Here's the story. Very short and fitting for today's society.
Check my post #69. Meant to send it to all.
It means that assigning even a small part of a students grade to social justice rather than mathematical skill and knowledge is better than none at all.
Were graduating a generation of know-nothings.””
I haven’t found anyone under the age of 40 that I would have hired to work in my bookkeeping business. This just makes that job harder to fill.
Sure glad I went to ONE ROOM school—8 grades—14 kids—teacher with 2 years college education—no running water—2 outhouses behind the school—and a merry-go-round for recess. I would NOT trade that grade school education for ANYTHING offered today in the schools I pay taxes to support.
I dont want to be tainted with all of this discrimination and would certainly be happy with a cash refund adjusted for inflation.”””
I bought my first house in 1966, at age 26. Due to an inheritance, owning more than one house at a time, up to now, I have paid out 86 years of property tax payments, which include school costs.

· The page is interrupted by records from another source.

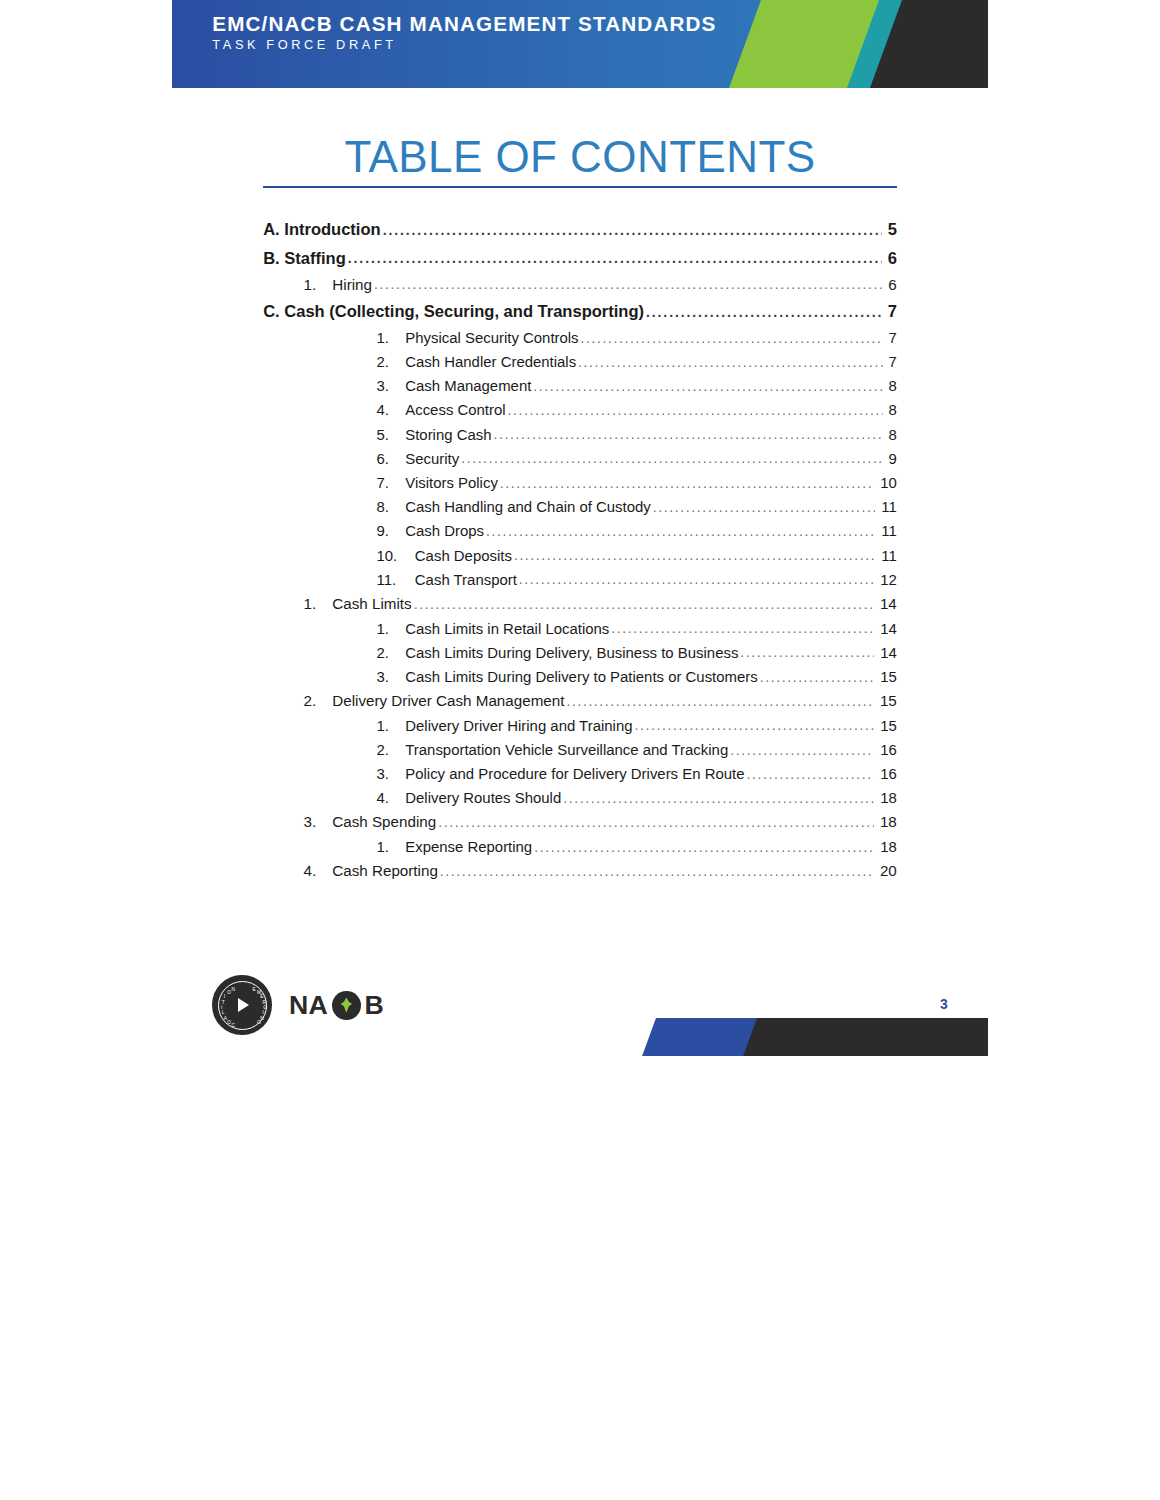EMC/NACB Cash Management Standards
Task Force Draft
TABLE OF CONTENTS
A. Introduction 5
B. Staffing 6
1. Hiring 6
C. Cash (Collecting, Securing, and Transporting) 7
1. Physical Security Controls 7
2. Cash Handler Credentials 7
3. Cash Management 8
4. Access Control 8
5. Storing Cash 8
6. Security 9
7. Visitors Policy 10
8. Cash Handling and Chain of Custody 11
9. Cash Drops 11
10. Cash Deposits 11
11. Cash Transport 12
1. Cash Limits 14
1. Cash Limits in Retail Locations 14
2. Cash Limits During Delivery, Business to Business 14
3. Cash Limits During Delivery to Patients or Customers 15
2. Delivery Driver Cash Management 15
1. Delivery Driver Hiring and Training 15
2. Transportation Vehicle Surveillance and Tracking 16
3. Policy and Procedure for Delivery Drivers En Route 16
4. Delivery Routes Should 18
3. Cash Spending 18
1. Expense Reporting 18
4. Cash Reporting 20
3
E M E R G I N G C O A L I T I O N
NA B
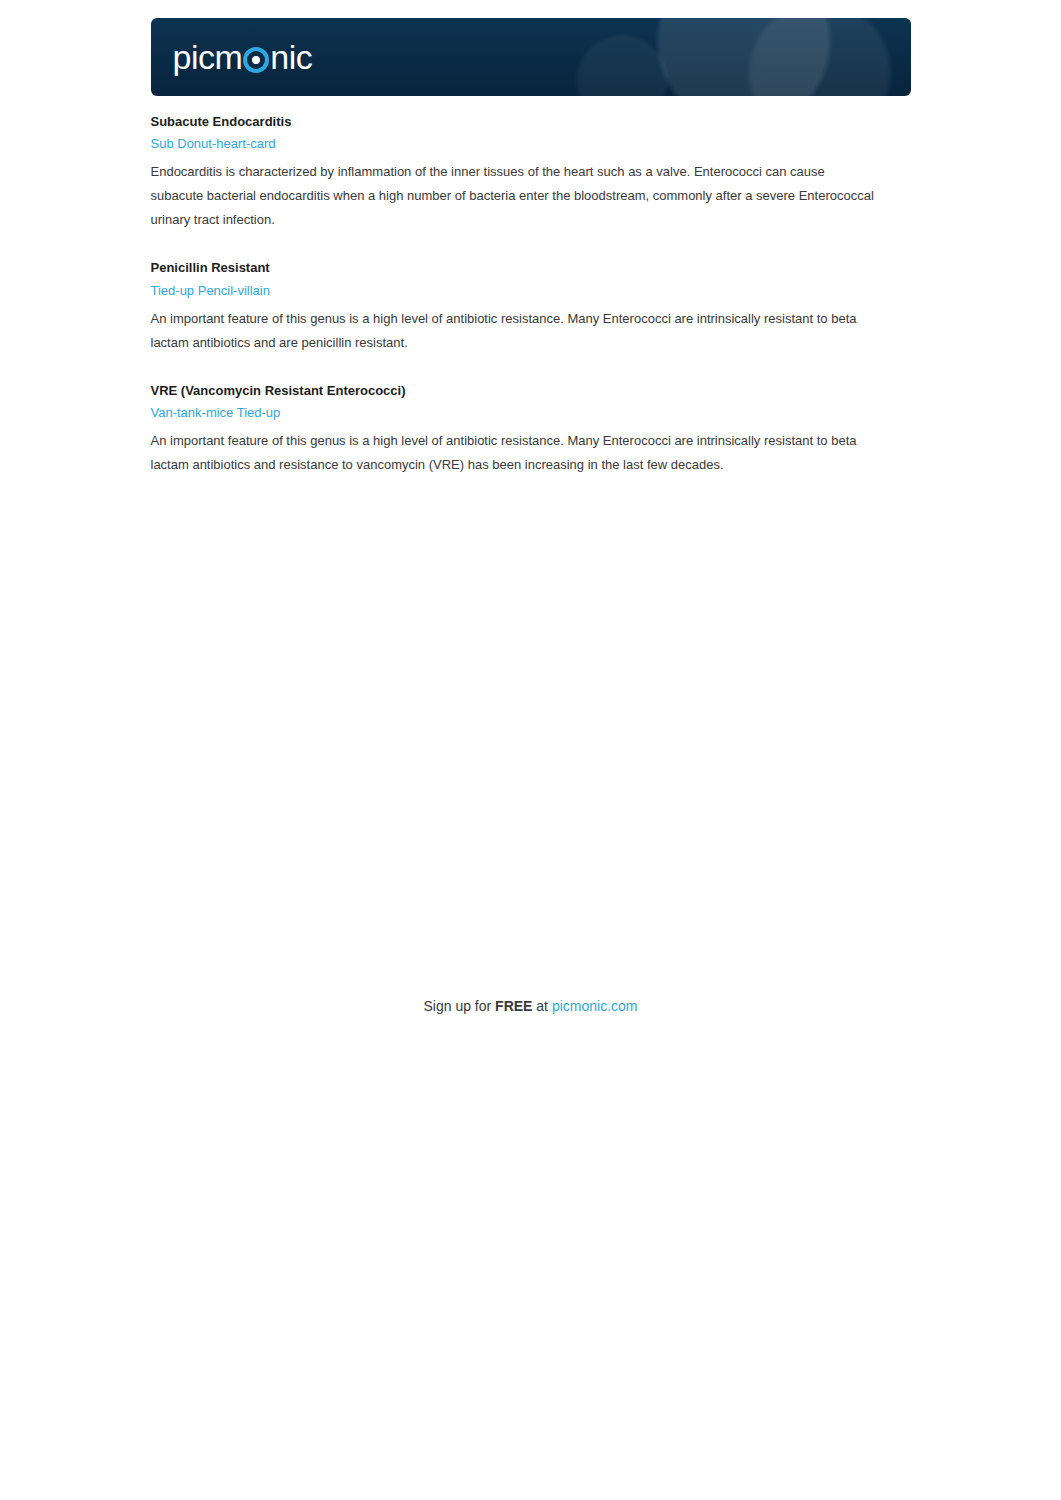picm nic
Subacute Endocarditis
Sub Donut-heart-card
Endocarditis is characterized by inflammation of the inner tissues of the heart such as a valve. Enterococci can cause subacute bacterial endocarditis when a high number of bacteria enter the bloodstream, commonly after a severe Enterococcal urinary tract infection.
Penicillin Resistant
Tied-up Pencil-villain
An important feature of this genus is a high level of antibiotic resistance. Many Enterococci are intrinsically resistant to beta lactam antibiotics and are penicillin resistant.
VRE (Vancomycin Resistant Enterococci)
Van-tank-mice Tied-up
An important feature of this genus is a high level of antibiotic resistance. Many Enterococci are intrinsically resistant to beta lactam antibiotics and resistance to vancomycin (VRE) has been increasing in the last few decades.
Sign up for FREE at picmonic.com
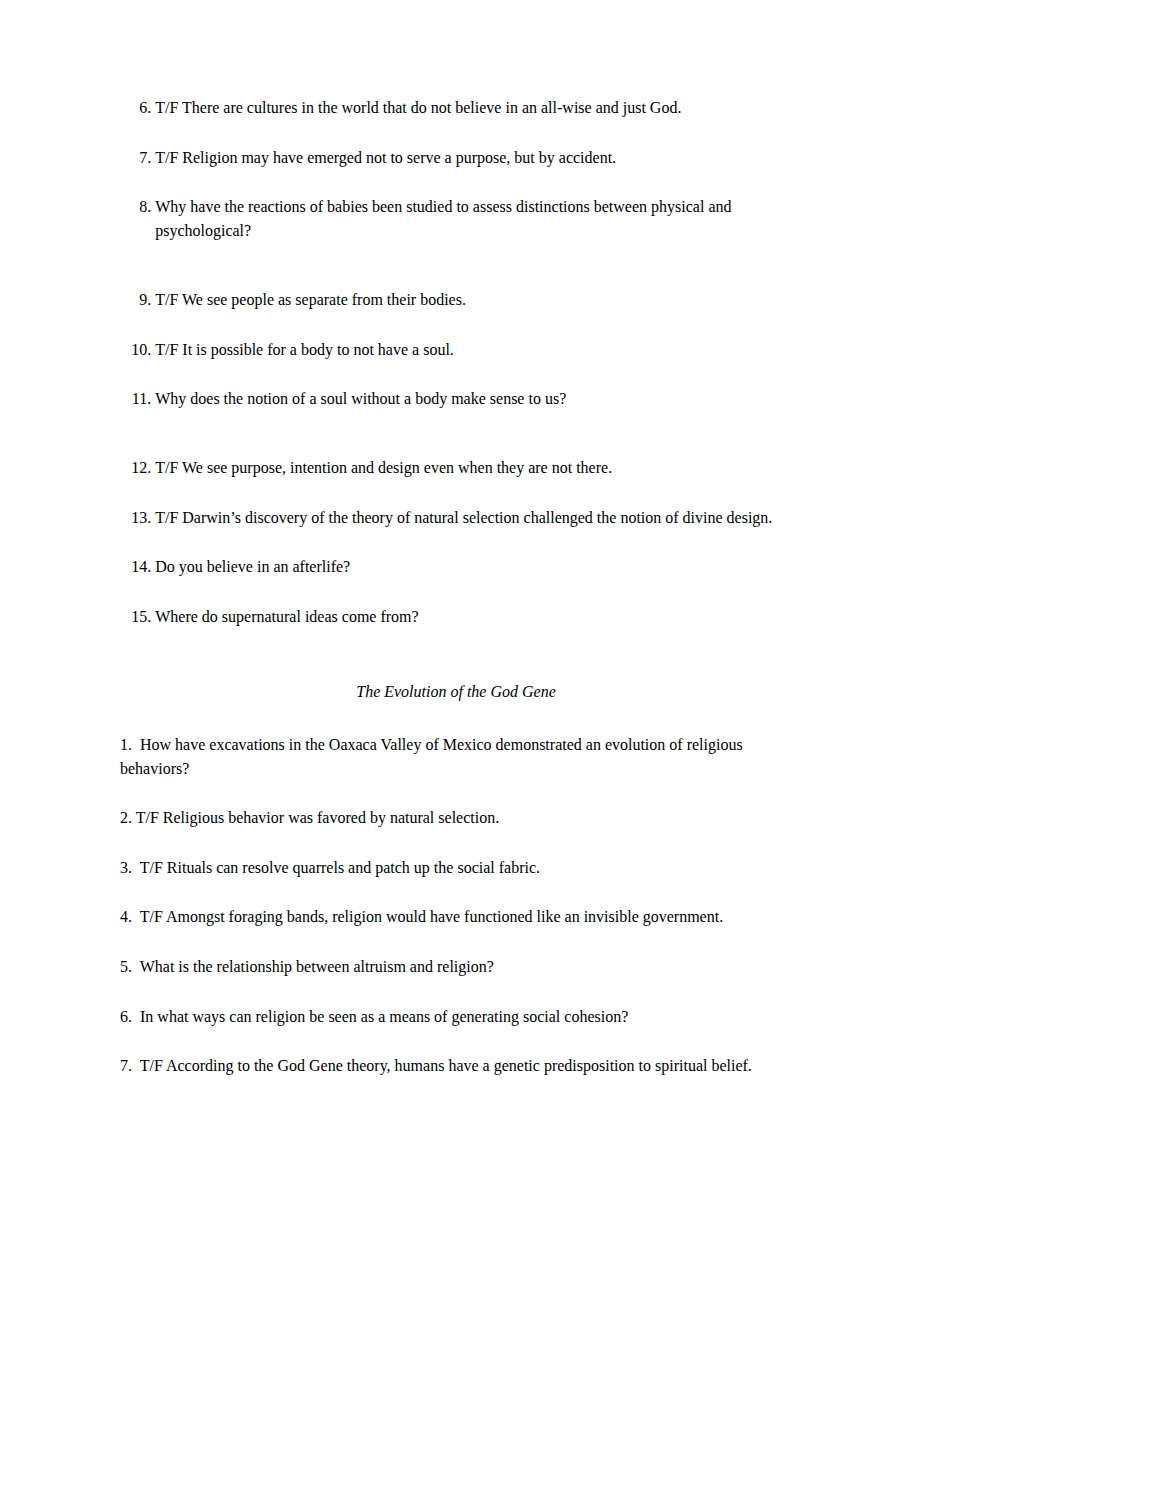T/F There are cultures in the world that do not believe in an all-wise and just God.
T/F Religion may have emerged not to serve a purpose, but by accident.
Why have the reactions of babies been studied to assess distinctions between physical and psychological?
T/F We see people as separate from their bodies.
T/F It is possible for a body to not have a soul.
Why does the notion of a soul without a body make sense to us?
T/F We see purpose, intention and design even when they are not there.
T/F Darwin’s discovery of the theory of natural selection challenged the notion of divine design.
Do you believe in an afterlife?
Where do supernatural ideas come from?
The Evolution of the God Gene
1. How have excavations in the Oaxaca Valley of Mexico demonstrated an evolution of religious behaviors?
2. T/F Religious behavior was favored by natural selection.
3. T/F Rituals can resolve quarrels and patch up the social fabric.
4. T/F Amongst foraging bands, religion would have functioned like an invisible government.
5. What is the relationship between altruism and religion?
6. In what ways can religion be seen as a means of generating social cohesion?
7. T/F According to the God Gene theory, humans have a genetic predisposition to spiritual belief.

I have no kids, therefore no grand kids. I certainly would like a refund of all those monies I paid for all those snowflakes to NOT LEARN a damn thing. One house alone I paid about $2000 a year for 25 years. Half of that would be $25,000 alone. On Soc Sec, that would be wonderful to have.
I spent over an hour on Friday afternoon trying to explain to a group of PhDs the mechanics of solving Reynold’s hydraulics equation by using iteration, and I think only 1 in about 10 got it.
The universities are graduating people majoring in fluff.
“One house alone I paid about $2000 a year for 25 years.”
School taxes are the biggest scam in the history of non-Clinton related scams. They’re disgusting. The borough where I used to live has seen school taxes triple since 1990. It used to be a solid red borough, but that’s changed over the past ~30 years.
The size of the graduating class is the exact same, yet property taxes have tripled. What’s disgusting is that their statewide ranking has fallen during that time.
Adjusted for inflation, they’re getting almost double the money yet the school is getting worse. However, I am a backwards, anti-neanderthal, anti-science bigot when I ask that simple question “Why?”.
They did get a brand new extension on the high school (enrollment is the same, but they needed more space) and a fresh football stadium overhaul, with press box, though. Glad to see they’re putting that money to good use.
“they wanted to be the Knownothings who thought there was no possible application for calculus in the real world”
I’ll probably get slammed for this, but I can see their point :-).
Most people have no need for calculus. There is plenty of applied mathematics that’s more than difficult enough for most people to master. Forcing someone to take advanced math that has problems with the fundamentals is a recipe for disaster.
I’d rather see a solid approach to applied mathematic fundamentals in high schools vs. the classical route that few benefit from (i.e. two years of algebra, geometry, trig, calculus). Most people need math as a blunt instrument to get through life. Teaching it from a mathematician perspective for college prep screws a lot of students in that they’re not wired to learn math that way.
I’m not saying that calculus should be removed from public schools ... I’m simply saying that “number of graduating students that took AP Calculus” shouldn’t be the be all, end all measurement of mathematical mastery at the high school level.
Sure, we’d look stupid to the rest of the world, but high schools should be more concerned with teaching lifelong fundamentals so that people can learn what they need when they need to know it vs. this idiotic curriculum that is screwing up kids these days.
It’s seems like (to me) public schools cater to the top 25% of college bound students and disgracefully ignore the remaining 75% ... those remaining 75% waste many years of the prime of their lives sitting in classrooms learning nothing.
Future math question: If Thomas Jefferson owned 500 slaves and he whipped 100 during the year, how should the un-whipped slaves feel?
Just doing their part in the formation of a stupid electorate.